The best overall predictive performance was displayed using the model by Zhang et al., 2017 [5] in both cases (a) and (b). There was only an exception in scenario (a) (iii) for patients receiving any of the four drugs or the B domain deleted product only (Refacto AF® Pfizer, n = 16). In this case the PK profiles were described more accurately by the model of Hazendonk et al., 2016 [4]. The outcome seems plausible as only the Hazendonk model accounted for discrepancies in plasma concentration measurements of B-domain deleted products by the one-stage assay [6].
Conclusions:
The studied population PK models varied substantially in their predictive performance taking different clinically relevant scenarios (i.e. information provided or subpopulation type) into account. The value of the main covariate body weight was confirmed for Factor VIII plasma concentrations in this external evaluation. The trough level prediction was not optimal and needs to be improved as this is most critical in prophylaxis treatment [1]. Further models will be evaluated and suitable models will be implemented into the TDMx software (www.TDMx.eu, [7]).
References:
[1] P. W. COLLINS et al., “Break-through bleeding in relation to predicted factor VIII levels in patients receiving prophylactic treatment for severe hemophilia A,” J. Thromb. Haemost., vol. 7, no. 3, pp. 413–420, Mar. 2009.
[2] S. Björkman, A. Folkesson, and S. Jönsson, “Pharmacokinetics and dose requirements of factor VIII over the age range 3–74 years,” Eur. J. Clin. Pharmacol., vol. 65, no. 10, pp. 989–998, Oct. 2009.
[3] D. Garmann, S. McLeay, A. Shah, P. Vis, M. Maas Enriquez, and B. A. Ploeger, “Population pharmacokinetic characterization of BAY 81-8973, a full-length recombinant factor VIII: lessons learned ? importance of including samples with factor VIII levels below the quantitation limit,” Haemophilia, vol. 23, no. 4, pp. 528–537, Jul. 2017.
[4] H. Hazendonk et al., “A population pharmacokinetic model for perioperative dosing of factor VIII in hemophilia a patients,” Haematologica, vol. 101, no. 10, pp. 1159–1169, Oct. 2016.

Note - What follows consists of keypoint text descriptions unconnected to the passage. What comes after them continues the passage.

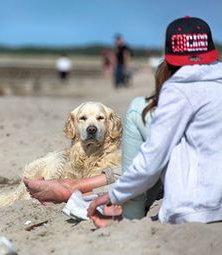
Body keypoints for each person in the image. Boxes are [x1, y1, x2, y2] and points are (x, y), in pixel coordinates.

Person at [88, 16, 222, 227]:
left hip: (194, 209)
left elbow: (152, 160)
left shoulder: (178, 89)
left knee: (137, 111)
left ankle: (129, 214)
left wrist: (113, 194)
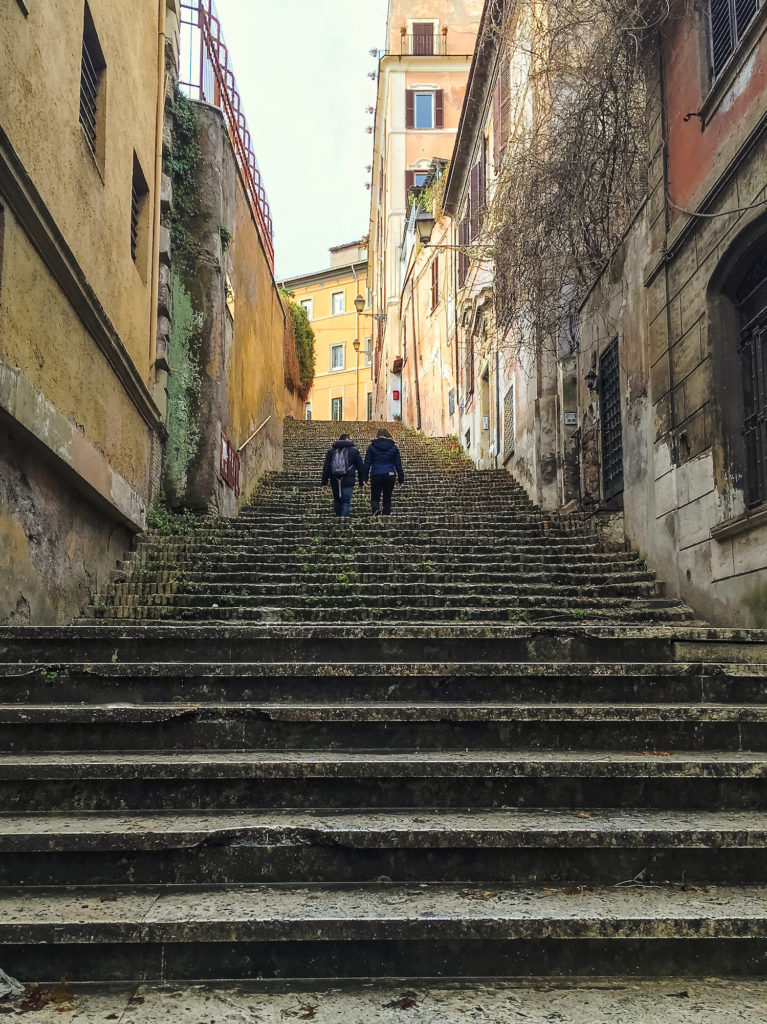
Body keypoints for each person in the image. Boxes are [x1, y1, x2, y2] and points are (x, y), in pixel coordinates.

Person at [363, 428, 404, 516]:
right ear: (388, 435)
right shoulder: (394, 447)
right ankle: (386, 514)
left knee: (375, 496)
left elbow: (367, 463)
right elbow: (398, 465)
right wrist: (401, 480)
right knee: (387, 497)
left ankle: (376, 509)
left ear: (377, 436)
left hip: (376, 474)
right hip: (390, 474)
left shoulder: (371, 446)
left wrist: (364, 478)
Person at [321, 433, 365, 517]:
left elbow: (326, 468)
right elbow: (360, 467)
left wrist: (324, 483)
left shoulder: (331, 451)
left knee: (337, 500)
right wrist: (361, 482)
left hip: (335, 480)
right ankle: (343, 520)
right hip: (348, 480)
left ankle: (338, 518)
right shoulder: (354, 451)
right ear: (348, 439)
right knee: (346, 502)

[5] Y. Zhang et al., “Population pharmacokinetics of recombinant coagulation factor VIII-SingleChain in patients with severe hemophilia A,” J. Thromb. Haemost., vol. 15, no. 6, pp. 1106–1114, Jun. 2017.
[6] A. R. Hubbard, L. J. Weller, and S. A. Bevan, “A survey of one-stage and chromogenic potencies in therapeutic factor VIII concentrates,” Br. J. Haematol., vol. 117, no. 1, pp. 247–247, Apr. 2002.
[7] S. G. Wicha, M. G. Kees, A. Solms, I. K. Minichmayr, A. Kratzer, and C. Kloft, “TDMx: A novel web-based open-access support tool for optimising antimicrobial dosing regimens in clinical routine,” Int. J. Antimicrob. Agents, vol. 45, no. 4, pp. 442–444, Apr. 2015.